Cabo Verde

Cabo Verde: Bancos que só trabalham com clientes não residentes fecham este ano

O Governo informou que os bancos cabo-verdianos que trabalham apenas com clientes não residentes, como o BIC ou o Montepio Geral, e que não pediram a transformação para licença genérica vão ser encerrados até ao final deste ano. 

vice-primeiro-ministro e ministro das Finanças, Olavo Correia, assegurou em entrevista que este é um processo iniciado em 2018 e que não está relacionado com a investigação jornalística “Luanda Leaks”, que levantou dúvidas sobre o BIC Cabo Verde, detido pela empresária angolana Isabel dos Santos, a protagonista dessa investigação. 

De acordo com o governante, a decisão do fecho dos bancos foi tomada muito tempo antes do caso “Luanda Leaks, revelado em janeiro. O objetivo de terminar com as licenças restritas, que permitiam aos respetivos bancos trabalhar apenas com clientes não residentes e com depósitos em moeda estrangeira, foi assumido “em função do futuro” desejado para o sistema financeiro cabo-verdiano, acrescentou.

** Tarefas a realizar **
1. Indique, pela ordem em que surgem na notícia sobre os bancos cabo-verdianos, todos os nomes próprios de pessoas e de bancos.
2. Transcreva a notícia sobre os bancos cabo-verdianos desde "vice-primeiro-ministro e ministro" até "financeiro cabo-verdiano, acrescentou.".
As entradas não têm qualquer papel neste texto.

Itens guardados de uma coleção
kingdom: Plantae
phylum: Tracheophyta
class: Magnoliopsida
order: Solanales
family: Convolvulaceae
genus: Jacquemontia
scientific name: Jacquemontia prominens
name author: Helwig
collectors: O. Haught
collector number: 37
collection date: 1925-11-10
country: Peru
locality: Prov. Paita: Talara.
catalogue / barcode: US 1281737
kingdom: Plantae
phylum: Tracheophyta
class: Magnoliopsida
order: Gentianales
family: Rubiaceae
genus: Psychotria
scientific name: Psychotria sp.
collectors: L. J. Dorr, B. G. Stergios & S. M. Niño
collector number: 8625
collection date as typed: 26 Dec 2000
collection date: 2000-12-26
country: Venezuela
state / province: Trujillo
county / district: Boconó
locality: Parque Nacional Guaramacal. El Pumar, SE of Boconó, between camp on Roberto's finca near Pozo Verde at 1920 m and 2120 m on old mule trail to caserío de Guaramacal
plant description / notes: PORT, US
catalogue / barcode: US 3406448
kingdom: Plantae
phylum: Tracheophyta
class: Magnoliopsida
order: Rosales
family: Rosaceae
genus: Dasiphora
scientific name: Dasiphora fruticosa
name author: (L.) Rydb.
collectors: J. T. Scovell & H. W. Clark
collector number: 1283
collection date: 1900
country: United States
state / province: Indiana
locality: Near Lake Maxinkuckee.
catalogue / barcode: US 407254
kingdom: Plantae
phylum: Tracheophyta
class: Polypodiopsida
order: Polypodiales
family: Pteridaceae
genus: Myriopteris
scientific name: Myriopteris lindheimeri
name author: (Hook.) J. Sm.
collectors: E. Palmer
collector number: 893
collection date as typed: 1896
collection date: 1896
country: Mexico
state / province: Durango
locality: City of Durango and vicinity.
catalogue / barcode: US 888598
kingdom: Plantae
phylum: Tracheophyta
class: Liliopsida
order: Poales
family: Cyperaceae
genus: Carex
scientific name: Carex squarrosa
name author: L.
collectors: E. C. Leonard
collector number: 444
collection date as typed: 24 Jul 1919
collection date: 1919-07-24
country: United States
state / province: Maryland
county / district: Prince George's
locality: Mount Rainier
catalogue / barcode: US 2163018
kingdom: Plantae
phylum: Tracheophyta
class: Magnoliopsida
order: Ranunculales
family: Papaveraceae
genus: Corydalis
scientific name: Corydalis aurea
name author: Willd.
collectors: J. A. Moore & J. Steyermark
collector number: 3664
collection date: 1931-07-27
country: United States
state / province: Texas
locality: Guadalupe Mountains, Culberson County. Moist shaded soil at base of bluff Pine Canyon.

** Soluções por tarefa **
1. BIC, Montepio Geral, Olavo Correia, BIC Cabo Verde, Isabel dos Santos

2.
vice-primeiro-ministro e ministro das Finanças, Olavo Correia, assegurou em entrevista que este é um processo iniciado em 2018 e que não está relacionado com a investigação jornalística “Luanda Leaks”, que levantou dúvidas sobre o BIC Cabo Verde, detido pela empresária angolana Isabel dos Santos, a protagonista dessa investigação. 

De acordo com o governante, a decisão do fecho dos bancos foi tomada muito tempo antes do caso “Luanda Leaks, revelado em janeiro. O objetivo de terminar com as licenças restritas, que permitiam aos respetivos bancos trabalhar apenas com clientes não residentes e com depósitos em moeda estrangeira, foi assumido “em função do futuro” desejado para o sistema financeiro cabo-verdiano, acrescentou.